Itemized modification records
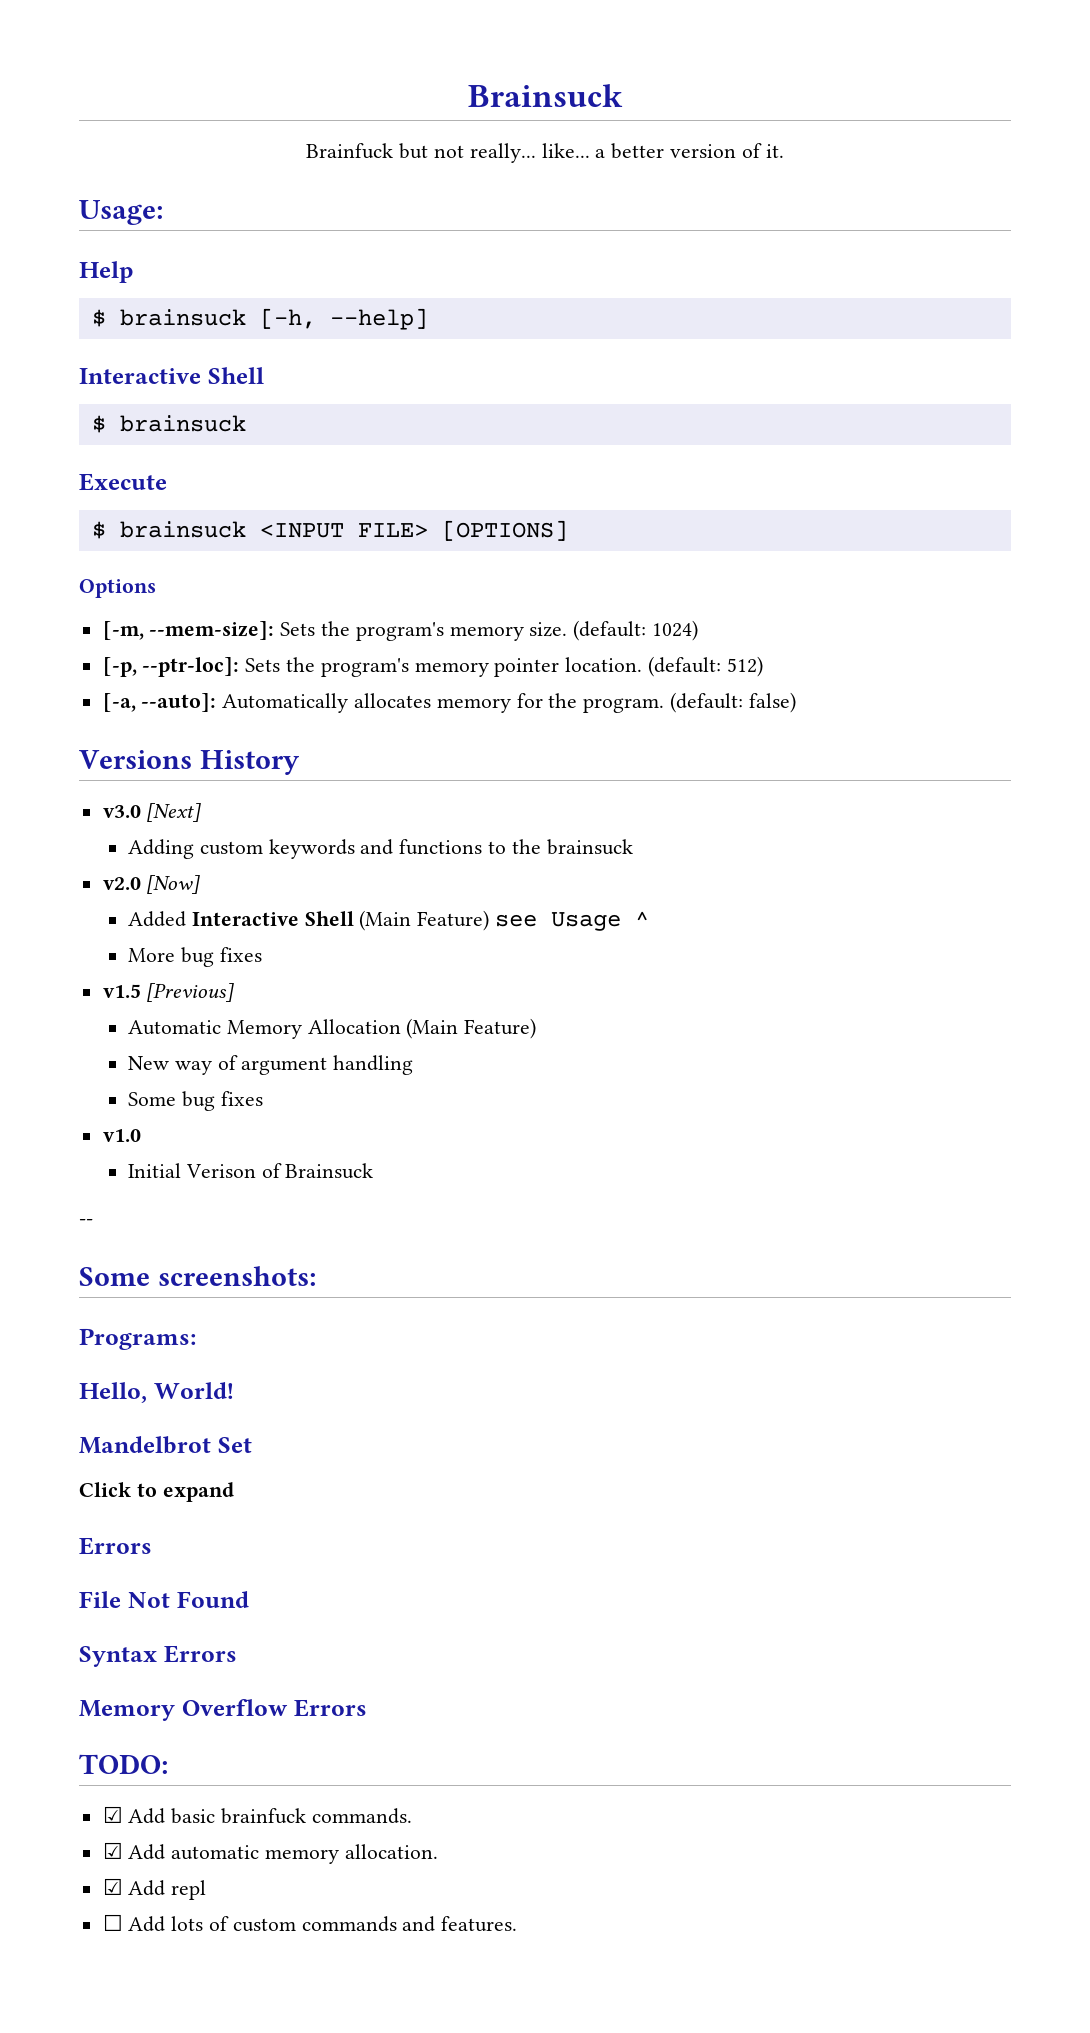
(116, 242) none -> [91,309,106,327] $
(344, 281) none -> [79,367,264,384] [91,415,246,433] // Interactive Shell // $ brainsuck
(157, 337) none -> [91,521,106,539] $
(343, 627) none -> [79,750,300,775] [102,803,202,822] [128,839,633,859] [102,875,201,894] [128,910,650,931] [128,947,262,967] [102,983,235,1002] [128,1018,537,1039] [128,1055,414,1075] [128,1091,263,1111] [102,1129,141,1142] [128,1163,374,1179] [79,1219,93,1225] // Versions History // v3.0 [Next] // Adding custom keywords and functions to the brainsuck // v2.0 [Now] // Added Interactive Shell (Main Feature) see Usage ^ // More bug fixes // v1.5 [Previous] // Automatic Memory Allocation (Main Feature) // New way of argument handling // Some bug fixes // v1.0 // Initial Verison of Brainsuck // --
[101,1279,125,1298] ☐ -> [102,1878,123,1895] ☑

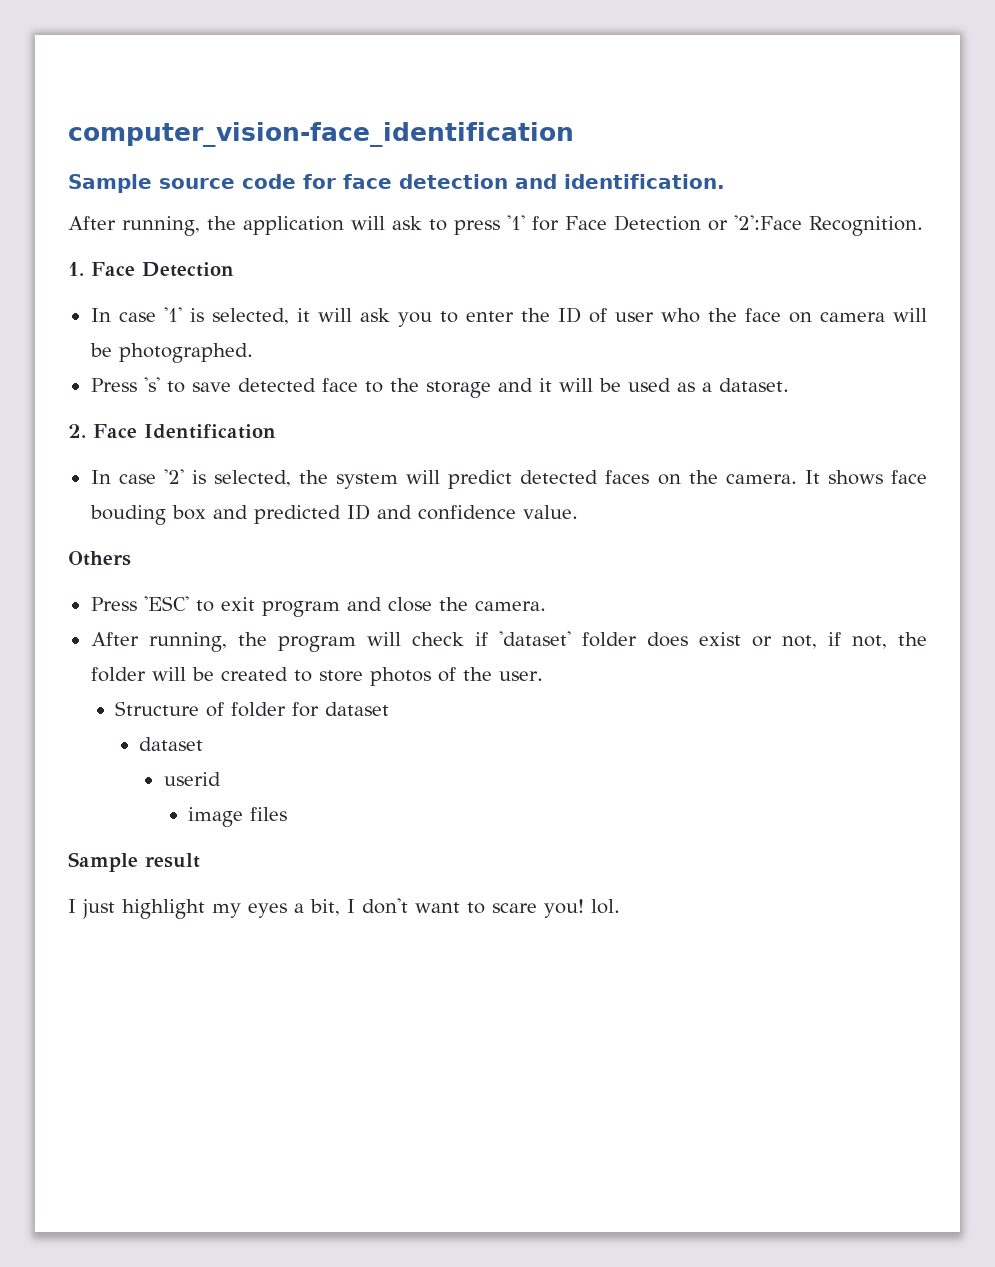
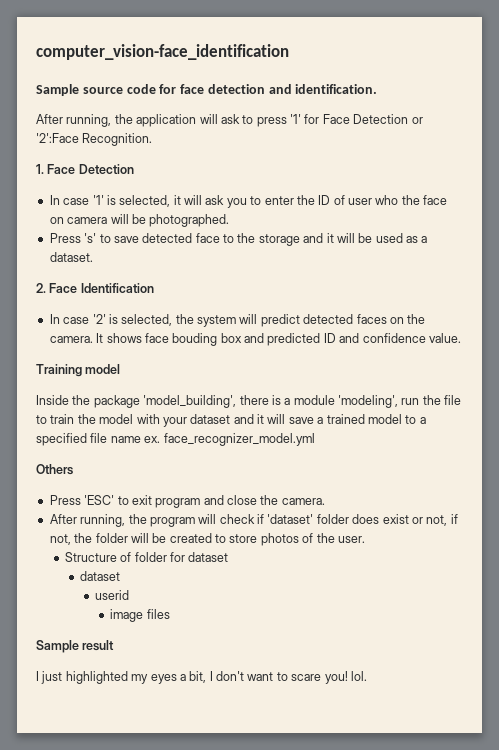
(578, 512) none -> [36,364,121,377] [36,395,462,408] [36,414,426,427] [36,433,315,446] // Training model // Inside the package 'model_building', there is a module 'modeling', run the file to train the model with your dataset and it will save a trained model to a specified file name ex. face_recognizer_model.yml
[122,899,205,919] highlight -> [65,671,128,684] highlighted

PROBLEM DETAILS: The response should be an exact copy of the lines from the one with "(578, 512) none" through the end of the data, with no other text.

SOLUTION TO THIS EXERCISE:
(578, 512) none -> [36,364,121,377] [36,395,462,408] [36,414,426,427] [36,433,315,446] // Training model // Inside the package 'model_building', there is a module 'modeling', run the file to train the model with your dataset and it will save a trained model to a specified file name ex. face_recognizer_model.yml
[122,899,205,919] highlight -> [65,671,128,684] highlighted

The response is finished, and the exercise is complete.